Viajar con bebés y niños ha dejado de ser una aventura de familias modernas a algo cada vez más habitual. Y mientras los destinos cambian, una cosa sigue igual: queremos que vayan cómodos, abrigados y adorables en cada foto del viaje. La moda infantil para 2026 llega con tejidos suaves, estampados alegres y prendas que aguantan maletas, aeropuertos y días interminables de excursiones sin perder estilo.

Ropa cómoda para explorar sin parar

Los leotardos bebé vuelven a ser los reyes del invierno viajero. Son fáciles de combinar, ocupan poco espacio y, sobre todo, mantienen a los más pequeños calentitos durante los días de paseo.

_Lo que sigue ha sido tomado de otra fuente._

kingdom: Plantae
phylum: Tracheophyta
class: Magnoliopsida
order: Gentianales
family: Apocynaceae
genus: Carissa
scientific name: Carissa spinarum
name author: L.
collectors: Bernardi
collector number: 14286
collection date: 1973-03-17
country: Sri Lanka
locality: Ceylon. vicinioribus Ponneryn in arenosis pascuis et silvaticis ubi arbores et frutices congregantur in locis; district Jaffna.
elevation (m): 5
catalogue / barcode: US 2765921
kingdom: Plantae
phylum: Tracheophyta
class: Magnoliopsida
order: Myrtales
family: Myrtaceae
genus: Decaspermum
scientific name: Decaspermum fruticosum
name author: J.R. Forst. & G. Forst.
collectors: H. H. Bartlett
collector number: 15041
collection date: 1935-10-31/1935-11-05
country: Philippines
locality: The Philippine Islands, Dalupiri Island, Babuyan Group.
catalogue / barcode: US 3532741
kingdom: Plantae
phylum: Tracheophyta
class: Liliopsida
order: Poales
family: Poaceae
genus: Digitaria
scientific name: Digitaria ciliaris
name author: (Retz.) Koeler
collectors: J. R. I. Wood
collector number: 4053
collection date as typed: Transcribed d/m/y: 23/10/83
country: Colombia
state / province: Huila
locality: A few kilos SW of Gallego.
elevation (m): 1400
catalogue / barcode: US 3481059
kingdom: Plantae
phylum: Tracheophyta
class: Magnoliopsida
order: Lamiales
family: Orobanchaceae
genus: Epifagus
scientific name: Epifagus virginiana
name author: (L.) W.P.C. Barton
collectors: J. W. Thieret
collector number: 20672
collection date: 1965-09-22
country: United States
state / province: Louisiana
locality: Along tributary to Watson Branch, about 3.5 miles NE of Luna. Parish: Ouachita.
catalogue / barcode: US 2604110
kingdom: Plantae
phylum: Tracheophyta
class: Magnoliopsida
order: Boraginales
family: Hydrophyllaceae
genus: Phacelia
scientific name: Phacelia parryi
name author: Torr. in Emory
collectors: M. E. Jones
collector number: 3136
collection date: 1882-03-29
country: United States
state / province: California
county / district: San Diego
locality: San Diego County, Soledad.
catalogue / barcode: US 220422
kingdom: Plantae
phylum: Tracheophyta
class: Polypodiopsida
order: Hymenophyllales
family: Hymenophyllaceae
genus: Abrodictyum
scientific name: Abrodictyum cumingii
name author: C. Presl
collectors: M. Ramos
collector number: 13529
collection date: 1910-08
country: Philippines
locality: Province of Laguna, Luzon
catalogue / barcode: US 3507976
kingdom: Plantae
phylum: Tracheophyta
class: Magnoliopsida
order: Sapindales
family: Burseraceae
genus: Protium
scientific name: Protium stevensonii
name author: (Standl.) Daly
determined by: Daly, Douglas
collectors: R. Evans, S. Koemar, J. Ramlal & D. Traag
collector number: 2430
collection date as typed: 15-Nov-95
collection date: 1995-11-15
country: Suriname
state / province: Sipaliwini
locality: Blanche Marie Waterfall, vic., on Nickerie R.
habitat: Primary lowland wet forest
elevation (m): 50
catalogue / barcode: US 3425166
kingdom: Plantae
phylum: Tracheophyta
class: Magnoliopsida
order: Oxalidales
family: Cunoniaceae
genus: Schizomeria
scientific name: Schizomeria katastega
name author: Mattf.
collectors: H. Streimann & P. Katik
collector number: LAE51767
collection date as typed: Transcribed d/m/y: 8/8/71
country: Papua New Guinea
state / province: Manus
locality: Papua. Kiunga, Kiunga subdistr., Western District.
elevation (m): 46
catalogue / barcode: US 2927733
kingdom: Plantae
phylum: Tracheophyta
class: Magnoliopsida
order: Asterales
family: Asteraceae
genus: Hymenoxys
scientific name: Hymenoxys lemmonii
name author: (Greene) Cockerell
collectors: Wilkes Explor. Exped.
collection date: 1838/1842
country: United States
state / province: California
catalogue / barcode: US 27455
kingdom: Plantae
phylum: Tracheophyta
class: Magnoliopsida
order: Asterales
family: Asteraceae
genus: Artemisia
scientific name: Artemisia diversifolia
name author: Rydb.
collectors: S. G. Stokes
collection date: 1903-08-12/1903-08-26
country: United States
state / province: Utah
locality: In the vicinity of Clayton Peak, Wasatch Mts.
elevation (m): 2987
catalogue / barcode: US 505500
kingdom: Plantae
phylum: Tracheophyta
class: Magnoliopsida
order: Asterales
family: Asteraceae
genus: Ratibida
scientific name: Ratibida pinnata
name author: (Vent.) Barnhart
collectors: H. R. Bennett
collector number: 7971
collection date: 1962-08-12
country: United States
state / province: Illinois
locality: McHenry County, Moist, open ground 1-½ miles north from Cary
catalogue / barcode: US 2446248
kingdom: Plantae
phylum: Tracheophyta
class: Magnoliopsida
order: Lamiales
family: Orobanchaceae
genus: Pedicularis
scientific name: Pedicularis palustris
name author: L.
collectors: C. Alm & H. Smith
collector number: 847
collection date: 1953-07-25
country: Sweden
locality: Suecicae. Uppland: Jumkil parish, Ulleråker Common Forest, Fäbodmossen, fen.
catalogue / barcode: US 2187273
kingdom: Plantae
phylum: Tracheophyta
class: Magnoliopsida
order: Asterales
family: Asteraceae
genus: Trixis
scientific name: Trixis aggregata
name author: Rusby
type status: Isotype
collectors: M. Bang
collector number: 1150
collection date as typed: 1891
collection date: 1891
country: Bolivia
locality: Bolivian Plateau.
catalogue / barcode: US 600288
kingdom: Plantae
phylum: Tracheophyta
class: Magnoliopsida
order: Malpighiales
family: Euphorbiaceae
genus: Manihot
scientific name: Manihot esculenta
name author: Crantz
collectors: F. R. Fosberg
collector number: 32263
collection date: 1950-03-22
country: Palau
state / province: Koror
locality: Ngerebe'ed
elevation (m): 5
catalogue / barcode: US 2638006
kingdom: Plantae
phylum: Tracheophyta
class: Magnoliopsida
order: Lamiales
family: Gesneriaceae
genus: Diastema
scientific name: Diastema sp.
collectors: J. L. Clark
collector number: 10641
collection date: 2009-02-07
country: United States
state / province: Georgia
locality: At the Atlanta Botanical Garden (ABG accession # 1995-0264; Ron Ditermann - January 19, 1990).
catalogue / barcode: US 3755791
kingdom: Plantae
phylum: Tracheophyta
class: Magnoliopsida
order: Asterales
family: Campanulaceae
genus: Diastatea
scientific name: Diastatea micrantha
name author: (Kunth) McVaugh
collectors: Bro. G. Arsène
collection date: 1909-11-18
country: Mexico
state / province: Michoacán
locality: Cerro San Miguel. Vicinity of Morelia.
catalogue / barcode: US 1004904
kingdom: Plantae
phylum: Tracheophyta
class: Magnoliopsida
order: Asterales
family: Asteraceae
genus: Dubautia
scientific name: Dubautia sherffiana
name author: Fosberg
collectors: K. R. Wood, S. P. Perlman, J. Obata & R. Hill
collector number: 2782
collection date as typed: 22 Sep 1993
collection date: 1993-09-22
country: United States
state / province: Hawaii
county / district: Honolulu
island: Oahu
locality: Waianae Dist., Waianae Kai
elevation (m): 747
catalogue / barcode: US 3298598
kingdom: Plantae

Este año triunfan en tonos naturales —beige, verde oliva o terracota— y si buscas algo especial y tierno, las texturas de canalé añaden un toque retro ideal para fotos familiares.

Además, las marcas como condor han apostado por modelos con algodón y elasticidad extra, pensados para que tu peque gatee por el suelo del aeropuerto o se eche la siesta en la silla del coche sin molestias.

Los imprescindibles del mini viajero

A la hora de hacer la maleta para 2026, conviene pensar en prendas versátiles:

  • Chaquetas plegables con capucha, perfectas para el entretiempo.

  • Sudaderas de punto fino, que combinan igual de bien con vaqueros que con faldas.

  • Zapatillas ligeras y lavables, para correr por cualquier escenario.

  • Leotardos bebé y leggings suaves, ideales para capas y cambios rápidos.

  • Y, por supuesto, un gorrito (porque el frío no entiende de vacaciones).

La tendencia que viaja contigo: comodidad ante todo

Cada vez más familias apuestan por ropa cómoda para sus hijos. En 2026 veremos marcas que priorizan tejidos y diseños versátiles que nos permiten crear múltiples combinaciones con pocas prendas

Pequeños aventureros, grandes estilistas

Al final, la mejor moda para viajar es la que acompaña historias. Porque da igual si vuestro destino es la playa o un pueblo de montaña: lo importante es que ellos puedan correr, reír y moverse con total libertad. Así que sí, llena la maleta de ilusión, de ropa práctica… y de unos cuantos leotardos, que siempre salvan cualquier look.